Posted at Reformation Scotland:
The words most commonly used for the US presidential election campaign have been “toxic”, “venomous” and “poisonous”. Insults seemed to be the sound-bites of choice. Some fear that similar strains have blighted political discourse in the UK. It is not difficult to see that language can be not only divisive but degrading. In a polarised world, how should we respond to the invective directed against our views? How do we avoid worldly spite infecting our response? Disagreements among Christians also arise. Sometime there are necessary differences for the sake of truth, but is it possible to handle them peaceably?
John Brown of Wamphray gives some answers to these questions in his comments on the wisdom that Paul expresses in Romans 12:17 “Recompense to no man evil for evil. Provide things honest in the sight of all men”. He notes how helpful it is that Paul goes on to say in verse 18: live peaceably with all men” but qualifies this with “if it be possible”.

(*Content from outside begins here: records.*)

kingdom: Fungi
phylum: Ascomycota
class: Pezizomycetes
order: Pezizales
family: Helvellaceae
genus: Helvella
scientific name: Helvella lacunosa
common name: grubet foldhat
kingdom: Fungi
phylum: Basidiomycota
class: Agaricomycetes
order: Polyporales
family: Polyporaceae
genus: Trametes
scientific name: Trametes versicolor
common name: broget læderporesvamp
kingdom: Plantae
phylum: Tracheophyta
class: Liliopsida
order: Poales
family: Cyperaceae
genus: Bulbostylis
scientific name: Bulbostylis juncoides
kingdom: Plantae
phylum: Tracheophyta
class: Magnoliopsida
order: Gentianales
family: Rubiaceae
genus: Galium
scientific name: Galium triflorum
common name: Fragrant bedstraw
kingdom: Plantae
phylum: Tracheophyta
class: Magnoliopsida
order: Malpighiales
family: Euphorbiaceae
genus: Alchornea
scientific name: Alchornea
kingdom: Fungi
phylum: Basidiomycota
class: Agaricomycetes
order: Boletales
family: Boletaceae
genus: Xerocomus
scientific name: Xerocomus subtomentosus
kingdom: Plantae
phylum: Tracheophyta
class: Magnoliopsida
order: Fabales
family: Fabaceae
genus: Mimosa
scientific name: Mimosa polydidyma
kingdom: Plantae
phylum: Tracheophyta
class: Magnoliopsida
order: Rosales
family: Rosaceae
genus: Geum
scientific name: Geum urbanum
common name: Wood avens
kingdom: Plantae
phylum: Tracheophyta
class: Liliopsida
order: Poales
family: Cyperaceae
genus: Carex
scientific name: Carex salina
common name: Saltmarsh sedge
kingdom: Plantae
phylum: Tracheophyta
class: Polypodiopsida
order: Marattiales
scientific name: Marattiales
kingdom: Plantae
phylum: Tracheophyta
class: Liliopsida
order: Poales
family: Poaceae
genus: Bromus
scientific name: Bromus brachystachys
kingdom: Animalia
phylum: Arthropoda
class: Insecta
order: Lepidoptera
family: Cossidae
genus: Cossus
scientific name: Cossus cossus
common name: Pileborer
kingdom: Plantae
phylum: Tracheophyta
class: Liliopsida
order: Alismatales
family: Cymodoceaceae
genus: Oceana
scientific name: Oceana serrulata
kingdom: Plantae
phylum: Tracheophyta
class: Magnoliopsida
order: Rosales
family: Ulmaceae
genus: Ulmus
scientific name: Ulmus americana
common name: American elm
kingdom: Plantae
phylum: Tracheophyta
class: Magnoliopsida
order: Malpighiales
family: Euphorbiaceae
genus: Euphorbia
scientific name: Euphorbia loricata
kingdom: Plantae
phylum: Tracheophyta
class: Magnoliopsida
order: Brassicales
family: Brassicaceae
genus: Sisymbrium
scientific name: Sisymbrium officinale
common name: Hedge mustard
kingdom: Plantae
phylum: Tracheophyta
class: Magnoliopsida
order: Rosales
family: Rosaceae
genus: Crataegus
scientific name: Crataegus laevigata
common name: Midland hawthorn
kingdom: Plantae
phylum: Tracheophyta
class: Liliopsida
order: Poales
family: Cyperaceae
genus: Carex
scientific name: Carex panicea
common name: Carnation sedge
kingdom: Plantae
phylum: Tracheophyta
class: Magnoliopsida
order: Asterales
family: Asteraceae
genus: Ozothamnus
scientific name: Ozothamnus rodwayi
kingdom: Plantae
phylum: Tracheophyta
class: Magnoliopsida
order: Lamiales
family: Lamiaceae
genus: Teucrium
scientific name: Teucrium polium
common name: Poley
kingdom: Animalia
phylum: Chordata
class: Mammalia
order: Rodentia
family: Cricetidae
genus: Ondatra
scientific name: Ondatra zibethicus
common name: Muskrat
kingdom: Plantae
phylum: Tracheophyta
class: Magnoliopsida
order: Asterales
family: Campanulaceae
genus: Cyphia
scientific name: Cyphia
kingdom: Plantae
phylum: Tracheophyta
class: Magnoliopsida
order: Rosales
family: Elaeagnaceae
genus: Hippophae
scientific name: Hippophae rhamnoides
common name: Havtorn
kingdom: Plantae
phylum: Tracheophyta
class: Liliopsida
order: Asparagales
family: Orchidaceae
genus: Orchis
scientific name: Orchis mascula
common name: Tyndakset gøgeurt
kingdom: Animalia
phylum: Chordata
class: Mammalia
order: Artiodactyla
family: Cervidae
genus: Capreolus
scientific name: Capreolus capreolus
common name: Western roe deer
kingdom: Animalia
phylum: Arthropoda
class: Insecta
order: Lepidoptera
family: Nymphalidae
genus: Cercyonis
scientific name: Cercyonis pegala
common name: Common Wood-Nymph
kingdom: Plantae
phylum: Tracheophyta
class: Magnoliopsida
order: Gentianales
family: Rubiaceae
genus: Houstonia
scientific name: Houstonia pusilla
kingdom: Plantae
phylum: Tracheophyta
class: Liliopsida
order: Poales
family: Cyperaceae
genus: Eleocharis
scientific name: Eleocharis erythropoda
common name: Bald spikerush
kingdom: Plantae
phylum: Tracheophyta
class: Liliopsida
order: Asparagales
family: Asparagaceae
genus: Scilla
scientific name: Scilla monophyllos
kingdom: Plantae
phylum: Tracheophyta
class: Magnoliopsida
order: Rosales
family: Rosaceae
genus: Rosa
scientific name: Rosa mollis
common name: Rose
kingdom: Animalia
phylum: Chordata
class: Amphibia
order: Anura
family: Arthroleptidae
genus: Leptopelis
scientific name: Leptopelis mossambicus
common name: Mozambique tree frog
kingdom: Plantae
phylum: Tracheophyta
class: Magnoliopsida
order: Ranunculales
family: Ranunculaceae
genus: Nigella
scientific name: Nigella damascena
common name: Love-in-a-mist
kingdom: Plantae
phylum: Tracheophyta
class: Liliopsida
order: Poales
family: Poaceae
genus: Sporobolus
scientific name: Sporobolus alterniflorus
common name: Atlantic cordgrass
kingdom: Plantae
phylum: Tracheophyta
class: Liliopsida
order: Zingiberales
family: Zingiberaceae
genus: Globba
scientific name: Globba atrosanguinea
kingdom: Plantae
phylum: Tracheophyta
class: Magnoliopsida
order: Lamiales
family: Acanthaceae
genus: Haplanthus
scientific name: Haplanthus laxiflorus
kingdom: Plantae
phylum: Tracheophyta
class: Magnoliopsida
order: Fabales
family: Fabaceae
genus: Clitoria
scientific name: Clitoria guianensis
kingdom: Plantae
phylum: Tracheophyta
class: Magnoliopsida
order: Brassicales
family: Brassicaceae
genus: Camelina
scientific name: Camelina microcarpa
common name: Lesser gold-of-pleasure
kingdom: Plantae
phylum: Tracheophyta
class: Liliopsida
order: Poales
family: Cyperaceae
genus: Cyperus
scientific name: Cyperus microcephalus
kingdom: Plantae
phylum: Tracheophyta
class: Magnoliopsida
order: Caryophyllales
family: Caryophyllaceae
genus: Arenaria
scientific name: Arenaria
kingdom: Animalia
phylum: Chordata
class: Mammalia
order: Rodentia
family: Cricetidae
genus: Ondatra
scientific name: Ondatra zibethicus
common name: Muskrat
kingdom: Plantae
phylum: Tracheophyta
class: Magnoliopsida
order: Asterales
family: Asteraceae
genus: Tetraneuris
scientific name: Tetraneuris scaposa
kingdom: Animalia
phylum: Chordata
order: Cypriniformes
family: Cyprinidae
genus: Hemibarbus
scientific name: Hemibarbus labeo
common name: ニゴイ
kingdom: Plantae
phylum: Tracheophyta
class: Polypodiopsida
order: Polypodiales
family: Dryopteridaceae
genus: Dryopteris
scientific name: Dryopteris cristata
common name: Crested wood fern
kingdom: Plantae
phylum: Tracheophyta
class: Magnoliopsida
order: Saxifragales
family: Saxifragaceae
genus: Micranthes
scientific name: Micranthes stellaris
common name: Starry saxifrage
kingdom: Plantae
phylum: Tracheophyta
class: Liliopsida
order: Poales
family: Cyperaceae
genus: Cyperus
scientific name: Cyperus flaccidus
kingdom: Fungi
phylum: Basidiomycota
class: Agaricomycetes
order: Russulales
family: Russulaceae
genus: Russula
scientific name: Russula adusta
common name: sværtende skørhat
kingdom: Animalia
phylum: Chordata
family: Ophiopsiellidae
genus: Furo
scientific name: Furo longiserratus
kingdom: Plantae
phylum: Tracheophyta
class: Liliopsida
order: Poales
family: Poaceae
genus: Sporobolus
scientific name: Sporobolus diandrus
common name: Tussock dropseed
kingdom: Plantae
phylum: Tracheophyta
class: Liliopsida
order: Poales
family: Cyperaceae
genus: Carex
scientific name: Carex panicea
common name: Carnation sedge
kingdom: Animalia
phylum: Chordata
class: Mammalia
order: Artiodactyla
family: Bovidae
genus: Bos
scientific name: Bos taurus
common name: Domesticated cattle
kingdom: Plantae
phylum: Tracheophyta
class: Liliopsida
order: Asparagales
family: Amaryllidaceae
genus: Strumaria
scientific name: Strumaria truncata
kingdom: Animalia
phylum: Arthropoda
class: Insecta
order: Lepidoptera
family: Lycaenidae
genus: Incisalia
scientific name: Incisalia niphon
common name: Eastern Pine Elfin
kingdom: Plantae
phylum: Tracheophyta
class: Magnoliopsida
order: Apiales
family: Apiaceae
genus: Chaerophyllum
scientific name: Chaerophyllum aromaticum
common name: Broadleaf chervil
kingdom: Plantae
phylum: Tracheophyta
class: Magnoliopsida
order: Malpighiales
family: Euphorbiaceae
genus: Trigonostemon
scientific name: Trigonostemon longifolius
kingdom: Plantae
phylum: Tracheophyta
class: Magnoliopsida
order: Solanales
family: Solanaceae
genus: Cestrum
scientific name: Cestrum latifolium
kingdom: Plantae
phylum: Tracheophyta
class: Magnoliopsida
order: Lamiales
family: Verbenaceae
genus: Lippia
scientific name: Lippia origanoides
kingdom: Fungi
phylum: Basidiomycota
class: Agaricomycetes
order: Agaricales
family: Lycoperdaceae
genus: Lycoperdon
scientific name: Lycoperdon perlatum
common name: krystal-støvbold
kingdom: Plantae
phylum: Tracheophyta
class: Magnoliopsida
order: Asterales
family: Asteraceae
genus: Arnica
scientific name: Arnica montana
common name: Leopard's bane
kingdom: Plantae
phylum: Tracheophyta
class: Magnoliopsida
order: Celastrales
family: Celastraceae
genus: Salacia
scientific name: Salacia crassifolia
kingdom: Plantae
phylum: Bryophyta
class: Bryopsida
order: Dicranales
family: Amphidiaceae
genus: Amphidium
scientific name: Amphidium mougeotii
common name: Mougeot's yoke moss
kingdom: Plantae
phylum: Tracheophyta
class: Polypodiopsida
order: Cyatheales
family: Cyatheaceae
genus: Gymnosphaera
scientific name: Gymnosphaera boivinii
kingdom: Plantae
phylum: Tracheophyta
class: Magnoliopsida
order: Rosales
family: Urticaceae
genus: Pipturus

A Christian should conduct himself as humbly as possible among his fellow brethren. Nevertheless, such is the strength of corruption in the best and the restless maliciousness of Satan (who is always blowing at the coal of strife and dissension) that they must expect bad treatment even at the hands of their fellow Christians. This is why he adds the following to his former exhortations: “Recompense no man evil for evil”. It supposes that even if the previous exhortations are followed, they will meet with bad treatment.